On 14 and 21 March 2024, the Restena Foundation will replace the servers on which the two recursive resolvers benefiting institutions connected to the national research and education network (RESTENA network) are configured. With its DNS servers that focus on data security and protection, Restena provides institutions using the ‘Public DNS resolver’ with data security, confidentiality, and protection for DNS requests by means of a neutral DNS resolution that validate the responses obtained by using DNSSEC technology.

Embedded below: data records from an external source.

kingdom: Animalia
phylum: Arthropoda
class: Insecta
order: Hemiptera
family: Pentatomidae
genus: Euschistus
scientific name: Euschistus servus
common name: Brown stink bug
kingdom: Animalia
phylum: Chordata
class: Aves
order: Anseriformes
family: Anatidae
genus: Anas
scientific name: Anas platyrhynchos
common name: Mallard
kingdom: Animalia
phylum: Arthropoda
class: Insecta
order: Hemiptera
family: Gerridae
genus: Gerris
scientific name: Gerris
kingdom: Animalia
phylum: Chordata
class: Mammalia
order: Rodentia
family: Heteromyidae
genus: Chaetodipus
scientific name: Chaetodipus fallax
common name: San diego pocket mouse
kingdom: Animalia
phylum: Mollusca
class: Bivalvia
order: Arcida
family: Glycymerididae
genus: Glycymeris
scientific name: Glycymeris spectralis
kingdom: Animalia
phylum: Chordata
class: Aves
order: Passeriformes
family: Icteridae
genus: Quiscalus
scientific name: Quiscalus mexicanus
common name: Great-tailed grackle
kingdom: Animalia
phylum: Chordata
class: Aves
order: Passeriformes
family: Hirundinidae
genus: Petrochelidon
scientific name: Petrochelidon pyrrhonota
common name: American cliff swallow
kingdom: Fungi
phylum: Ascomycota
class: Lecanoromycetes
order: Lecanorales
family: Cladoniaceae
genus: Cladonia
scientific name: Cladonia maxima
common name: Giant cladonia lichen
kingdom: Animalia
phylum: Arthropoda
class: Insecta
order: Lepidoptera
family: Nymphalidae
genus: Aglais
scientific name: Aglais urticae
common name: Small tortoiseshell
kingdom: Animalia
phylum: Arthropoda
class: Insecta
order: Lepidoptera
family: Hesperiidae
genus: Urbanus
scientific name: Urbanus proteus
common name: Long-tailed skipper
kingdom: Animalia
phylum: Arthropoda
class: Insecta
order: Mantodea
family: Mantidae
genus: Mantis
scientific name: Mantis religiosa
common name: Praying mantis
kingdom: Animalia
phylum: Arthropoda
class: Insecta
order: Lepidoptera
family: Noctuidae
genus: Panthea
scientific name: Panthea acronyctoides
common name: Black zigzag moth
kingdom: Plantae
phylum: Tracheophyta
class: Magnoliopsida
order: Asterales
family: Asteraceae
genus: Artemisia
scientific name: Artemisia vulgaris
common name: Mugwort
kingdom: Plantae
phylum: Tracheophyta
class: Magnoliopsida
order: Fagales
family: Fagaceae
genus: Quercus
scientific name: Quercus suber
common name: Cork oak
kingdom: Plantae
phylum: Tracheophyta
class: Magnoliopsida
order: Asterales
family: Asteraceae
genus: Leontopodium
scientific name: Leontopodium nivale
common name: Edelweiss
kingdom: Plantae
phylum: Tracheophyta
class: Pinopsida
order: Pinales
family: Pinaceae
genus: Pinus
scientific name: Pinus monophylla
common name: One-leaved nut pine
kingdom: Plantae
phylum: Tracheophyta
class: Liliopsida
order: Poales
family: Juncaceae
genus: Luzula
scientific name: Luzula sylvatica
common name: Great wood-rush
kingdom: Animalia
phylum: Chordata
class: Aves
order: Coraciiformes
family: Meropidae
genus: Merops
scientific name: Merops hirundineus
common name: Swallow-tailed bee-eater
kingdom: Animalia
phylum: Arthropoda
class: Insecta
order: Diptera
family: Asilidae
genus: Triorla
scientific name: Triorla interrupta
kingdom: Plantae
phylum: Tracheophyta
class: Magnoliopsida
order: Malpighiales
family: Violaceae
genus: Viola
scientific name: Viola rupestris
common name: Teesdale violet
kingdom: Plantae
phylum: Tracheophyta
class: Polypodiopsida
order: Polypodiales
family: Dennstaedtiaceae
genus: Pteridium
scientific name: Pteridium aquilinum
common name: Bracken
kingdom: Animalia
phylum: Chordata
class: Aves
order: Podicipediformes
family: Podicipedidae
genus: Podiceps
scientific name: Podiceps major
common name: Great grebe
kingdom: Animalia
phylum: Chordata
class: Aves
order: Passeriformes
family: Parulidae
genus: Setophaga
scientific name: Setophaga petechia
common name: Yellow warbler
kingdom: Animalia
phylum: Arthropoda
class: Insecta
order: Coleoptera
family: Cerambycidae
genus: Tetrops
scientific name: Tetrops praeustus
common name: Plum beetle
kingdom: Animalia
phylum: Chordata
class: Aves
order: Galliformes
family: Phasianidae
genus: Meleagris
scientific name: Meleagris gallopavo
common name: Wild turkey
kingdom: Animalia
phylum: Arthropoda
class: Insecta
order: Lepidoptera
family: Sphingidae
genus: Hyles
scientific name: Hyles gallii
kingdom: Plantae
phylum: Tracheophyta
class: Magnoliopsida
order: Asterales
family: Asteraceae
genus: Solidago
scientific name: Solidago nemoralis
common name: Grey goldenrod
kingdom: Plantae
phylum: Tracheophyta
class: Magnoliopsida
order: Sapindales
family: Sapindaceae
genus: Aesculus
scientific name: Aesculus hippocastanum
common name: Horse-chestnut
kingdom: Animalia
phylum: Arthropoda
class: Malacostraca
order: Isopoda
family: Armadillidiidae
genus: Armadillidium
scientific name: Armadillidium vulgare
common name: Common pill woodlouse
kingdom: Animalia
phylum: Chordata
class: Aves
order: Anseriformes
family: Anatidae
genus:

Encrypted access to DNS resolvers

New servers integrated into the RESTENA network infrastructure, research and education institutions can benefit from a new feature: accessing the community DNS resolver by using DNS-over-TLS (DoT) and DNS-over-HTTPS (DoH), two technologies that encipher DNS communications between client and server.

The DoT and DoH services will be immediately available to any institution wishing to use these technologies but will require server authentication. To achieve this, it will be essential to implement the X.509 certificate signature (SPKI pin) for resolvers.

A step closer to a new infrastructure

Replacing the servers ns.restena.lu and arakis.restena.lu by the servers dns1.restena.lu et dns2.restena.lu - which will still use their current IPv4 and IPv6 addresses - is a further step within the project to renew servers initiated by Restena. In February 2024, Restena already replaced the server on which its recursive resolver open to the general public was configured.

In the future, renewing servers will allow the integration of our community recursive resolvers inside a bright new dedicated infrastructure, developed within the LuCySe4RE - Enhancing Cybersecurity Services for the Luxembourgish Research and Education community project, a project whose aim is to improve protection against the cybersecurity risks faced by the Luxembourg research and education community.